At Thanksgiving, his brother recalls Amir’s methodical arrangement of everything on his plate.The family was helping him with weight loss, so he agreed to smaller portions, but not to skipping any of the dishes.
“If we tried to skip one item, he would say, ‘No, no, no, no, no. What is this? Serve this for me please,'” laughed his brother. “Then he would eat what he liked least and save all his favorites for last.”
At Lifestyles Amir was part of the maintenance crew that cleans the lunch room and also provides a laundry service for Mother Mousse, a bakery in Travis, the Institute for Basic Research and Lifestyles.
“He was loving and caring, a good soul, always making sure staff was OK and always helping out the group,” said Anna Sullivan, a day habilitation coordinator who was also Amir’s case manager.
A stocky guy, Amir would point to his stomach and say “a beach ball,” and chuckle. But he was as flexible as a dancer and amazed his peers and staff with his balance by standing on one leg while stretching to clean hard-to-reach spots. He also added comic relief to the day’s activities by “running around and creating havoc” doing such things as giving make-believe haircuts, hiding and waiting to be found, and “borrowing” sunglasses.
“He would hide my lunch or waterbottle and then laugh when I found it,” said Caitlin Buttermark who was a DSP with the Lifestyles Maintenance crew.
“But when we needed him to help with the laundry, he was always there. He knew when it was work time,” said Sullivan. He would help sort and fold, carry out the bags, open doors. He also checked that everyone’s shoe laces were tied.
He loved making friends, says Buttermark, which made the trip to Mother Mousse one of his favorites.
“Not to pick up the laundry, but to talk to all of the staff. He loved them and they loved him, of course,” Buttermark said.
But everyone has an off day and Amir is no exception. When he didn’t want to clean, recalls Buttermark, he would sit cross-legged and encourage the others to do their jobs. Reminded that he needed to pitch in, he would say, “No, no. Not today. Not today.”
Every Friday, he purchased lunch from the Lifestyles Caffe which he paid for each week.
“He would creep up behind us, throw his money on the table and yell, “Money!” laughed Sullivan.
He would smother the weekly treat in ketchup after it was prepared for him to the proper texture.
“He was the most caring person I ever met. If anyone got hurt, he always helped them.
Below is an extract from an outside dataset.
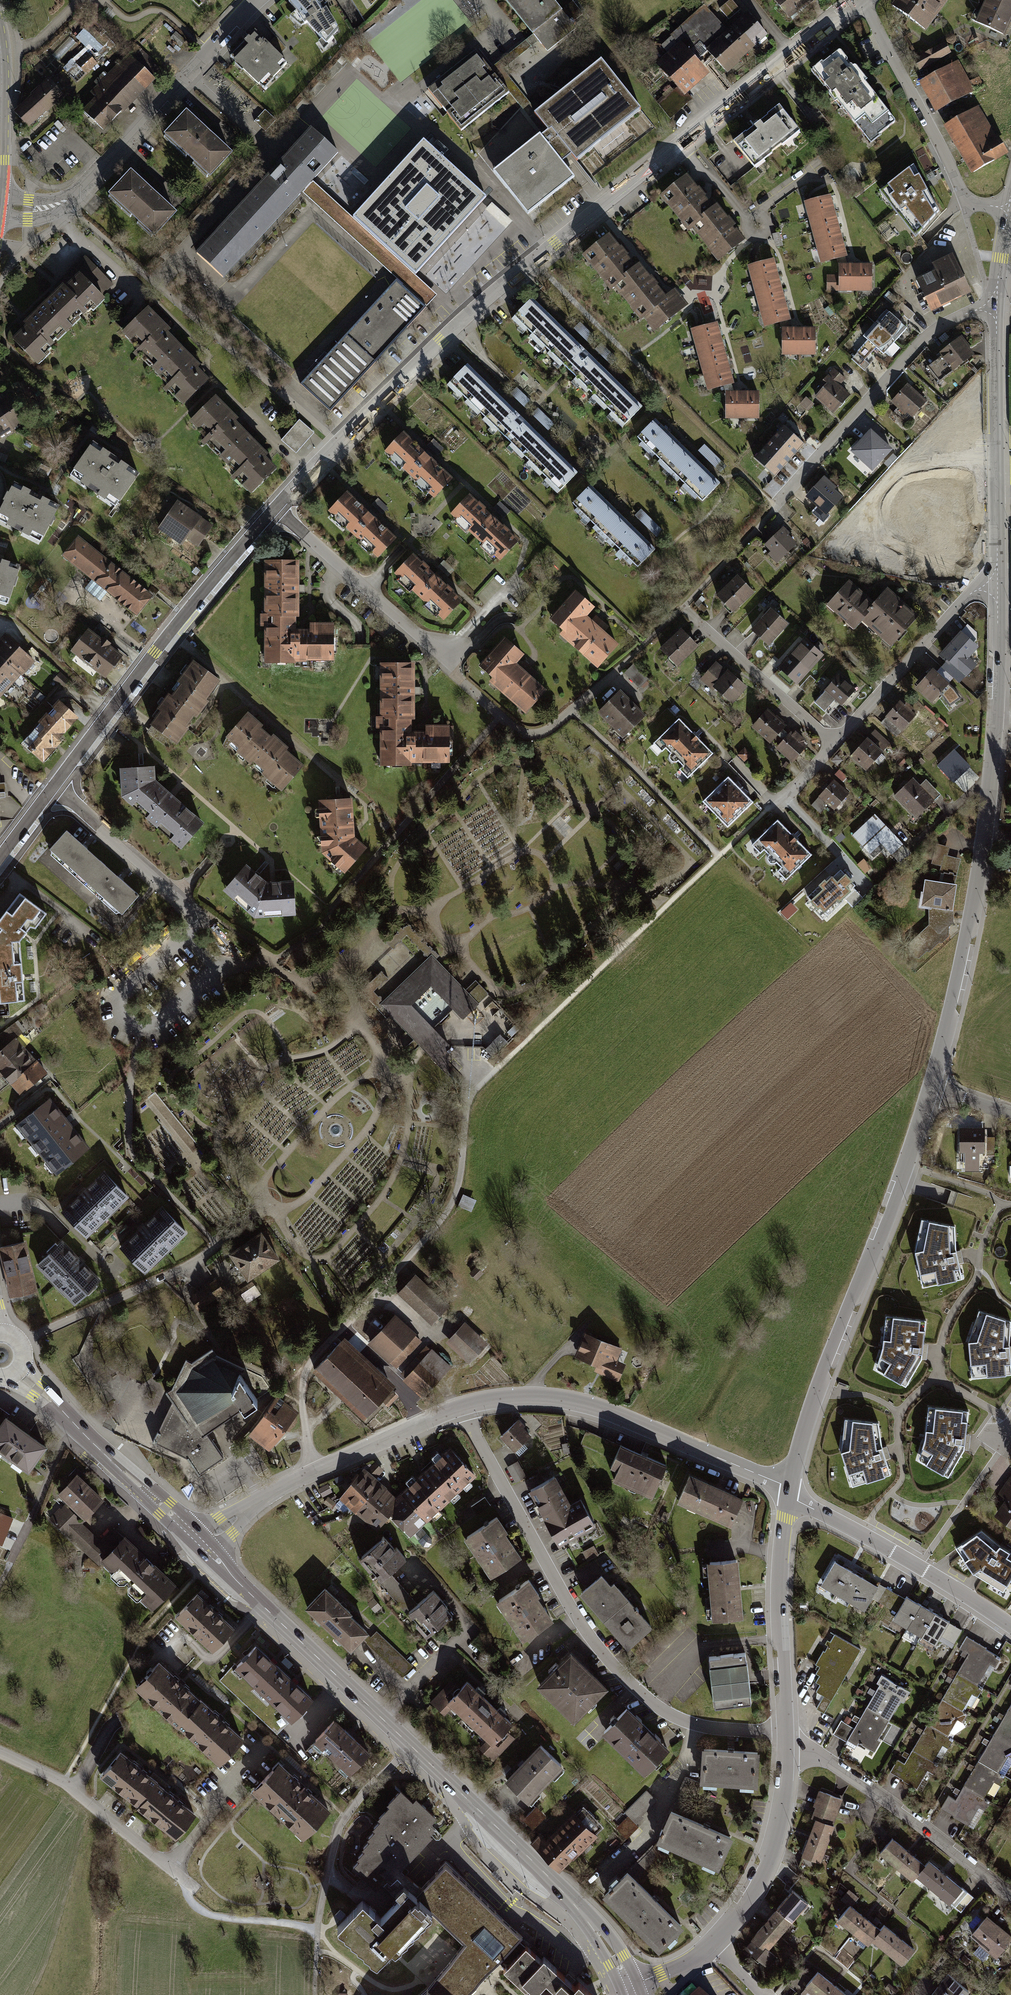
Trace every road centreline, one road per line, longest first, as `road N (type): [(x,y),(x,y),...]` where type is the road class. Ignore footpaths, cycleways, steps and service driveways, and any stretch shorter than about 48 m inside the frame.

If there was any difficulty, he would calm people down and reassure them,” said Sullivan.
“He could sense when you’re off and give you that extra love,” said Buttermark.
Amir was the same whether at work at Lifestyles or at his group residence.
ONE OF THE GREATEST
“Amir was the sweetest,” said Julia Omovusi, a DSP who worked with Amir at his Mount Loretto group home. “When he saw you in the morning, he said ‘Good morning’ and asks ‘How are you doing?’, followed by ‘love you’ and a hug.”
He was also helpful around the house, setting the table for meals and looking to help with cooking in the kitchen. He was attentive to details with the laundry, separating whites, folding and matching the socks together.
He was very caring with other people in the house too, especially his friends Nicholas and John for whom he would do special favors and they enjoyed watching cartoons together.
“He was one of the greatest, I’m telling you,” said Omovusi. “That’s why it’s so heartbreaking.” Saturday was for bowling, and every Sunday was “Mama’s house.” Once he tried to sneak a whole chocolate cake into the group home after visiting his family one weekend.
“We have a lot of good memories of him,” said Ayman. “Amir, my brother, RIP.”
Amir’s mother Torkeia Samaan died seven months after him in December 2021. His father, Boshra Samaan predeceased him. He is survived by his sister Amany Abelsayed (Ehab); his brothers Dr. Ashraf (Nora), Safwat (Mona) and Ayman (Nahla); and his nieces Sylvia Abdelsayed, Angela, Amanda, George, Miriam, Sylvana Samaan, and nephews Peter Samaan and Kyrollis Abdelsayed.